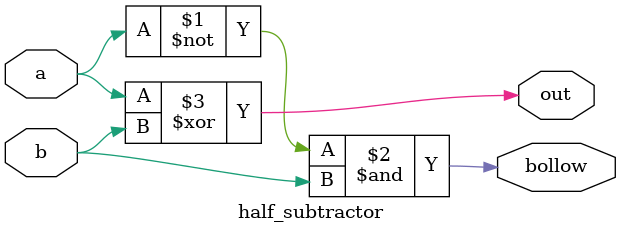
<source format=v>
`timescale 1ns/1ps

module half_subtractor(a, b, bollow, out);
    input a, b;
    output bollow, out;
    assign bollow = ~a&b;
    assign out = a^b;
endmodule
</source>
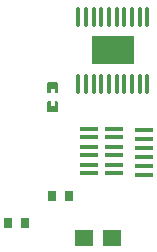
<source format=gtp>
G04 Layer: TopPasteMaskLayer*
G04 EasyEDA v6.5.15, 2022-10-03 11:07:23*
G04 82e3b97fe29b4ff0857f1a4285c62441,66c55e30cdf9462d94a9035e6fafb5ba,10*
G04 Gerber Generator version 0.2*
G04 Scale: 100 percent, Rotated: No, Reflected: No *
G04 Dimensions in inches *
G04 leading zeros omitted , absolute positions ,3 integer and 6 decimal *
%FSLAX36Y36*%
%MOIN*%

%AMMACRO1*4,1,4,-0.0295,-0.0079,-0.0295,0.0079,0.0295,0.0079,0.0295,-0.0079,-0.0295,-0.0079,0*%
%ADD10R,0.0591X0.0177*%
%ADD11MACRO1*%
%ADD12R,0.1417X0.0945*%
%ADD13O,0.013504X0.06876*%
%ADD14R,0.0591X0.0535*%
%ADD15R,0.0315X0.0354*%

%LPD*%
G36*
X664260Y2319020D02*
G01*
X662280Y2317040D01*
X662280Y2285560D01*
X664260Y2283580D01*
X673220Y2283580D01*
X673220Y2298160D01*
X686220Y2298160D01*
X686220Y2283580D01*
X695740Y2283580D01*
X697720Y2285560D01*
X697720Y2317040D01*
X695740Y2319020D01*
G37*
G36*
X664260Y2256020D02*
G01*
X662280Y2254060D01*
X662280Y2222960D01*
X664260Y2220980D01*
X695740Y2220980D01*
X697720Y2222960D01*
X697720Y2254060D01*
X695740Y2256020D01*
X686220Y2256020D01*
X686220Y2241060D01*
X673220Y2241060D01*
X673220Y2256020D01*
G37*
D10*
G01*
X800000Y2103780D03*
G01*
X800000Y2076219D03*
G01*
X985000Y2038780D03*
G01*
X985000Y2011219D03*
G01*
X800000Y2163780D03*
G01*
X800000Y2136219D03*
G01*
X885000Y2163780D03*
G01*
X885000Y2136219D03*
G01*
X985000Y2158780D03*
G01*
X985000Y2131219D03*
G01*
X885000Y2076219D03*
G01*
X885000Y2103780D03*
G01*
X985000Y2098780D03*
G01*
X985000Y2071219D03*
G01*
X800000Y2043780D03*
G01*
X800000Y2016219D03*
D11*
G01*
X883463Y2017795D03*
G01*
X883463Y2043386D03*
D12*
G01*
X880000Y2425000D03*
D13*
G01*
X995159Y2538119D03*
G01*
X969570Y2538119D03*
G01*
X943980Y2538119D03*
G01*
X918389Y2538119D03*
G01*
X892799Y2538119D03*
G01*
X867209Y2538119D03*
G01*
X841610Y2538119D03*
G01*
X816019Y2538119D03*
G01*
X790429Y2538119D03*
G01*
X764840Y2538119D03*
G01*
X995159Y2311880D03*
G01*
X969570Y2311880D03*
G01*
X943980Y2311880D03*
G01*
X918389Y2311880D03*
G01*
X892799Y2311880D03*
G01*
X867209Y2311880D03*
G01*
X841610Y2311880D03*
G01*
X816019Y2311880D03*
G01*
X790429Y2311880D03*
G01*
X764840Y2311880D03*
D14*
G01*
X877240Y1800000D03*
G01*
X782759Y1800000D03*
D15*
G01*
X677440Y1940000D03*
G01*
X732559Y1940000D03*
G01*
X587559Y1850000D03*
G01*
X532440Y1850000D03*
M02*

</source>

__Task goal__. The lines to be transcribed are those from the first line of the data above through the line holding "X800000Y2103780D03*", inclusive; copy them exactly and only, leaving out the pictures.

__Finished task__.
<source format=v>
`timescale 1ns/1ps

module half_subtractor(a, b, bollow, out);
    input a, b;
    output bollow, out;
    assign bollow = ~a&b;
    assign out = a^b;
endmodule
</source>
<source format=gtp>
G04 Layer: TopPasteMaskLayer*
G04 EasyEDA v6.5.15, 2022-10-03 11:07:23*
G04 82e3b97fe29b4ff0857f1a4285c62441,66c55e30cdf9462d94a9035e6fafb5ba,10*
G04 Gerber Generator version 0.2*
G04 Scale: 100 percent, Rotated: No, Reflected: No *
G04 Dimensions in inches *
G04 leading zeros omitted , absolute positions ,3 integer and 6 decimal *
%FSLAX36Y36*%
%MOIN*%

%AMMACRO1*4,1,4,-0.0295,-0.0079,-0.0295,0.0079,0.0295,0.0079,0.0295,-0.0079,-0.0295,-0.0079,0*%
%ADD10R,0.0591X0.0177*%
%ADD11MACRO1*%
%ADD12R,0.1417X0.0945*%
%ADD13O,0.013504X0.06876*%
%ADD14R,0.0591X0.0535*%
%ADD15R,0.0315X0.0354*%

%LPD*%
G36*
X664260Y2319020D02*
G01*
X662280Y2317040D01*
X662280Y2285560D01*
X664260Y2283580D01*
X673220Y2283580D01*
X673220Y2298160D01*
X686220Y2298160D01*
X686220Y2283580D01*
X695740Y2283580D01*
X697720Y2285560D01*
X697720Y2317040D01*
X695740Y2319020D01*
G37*
G36*
X664260Y2256020D02*
G01*
X662280Y2254060D01*
X662280Y2222960D01*
X664260Y2220980D01*
X695740Y2220980D01*
X697720Y2222960D01*
X697720Y2254060D01*
X695740Y2256020D01*
X686220Y2256020D01*
X686220Y2241060D01*
X673220Y2241060D01*
X673220Y2256020D01*
G37*
D10*
G01*
X800000Y2103780D03*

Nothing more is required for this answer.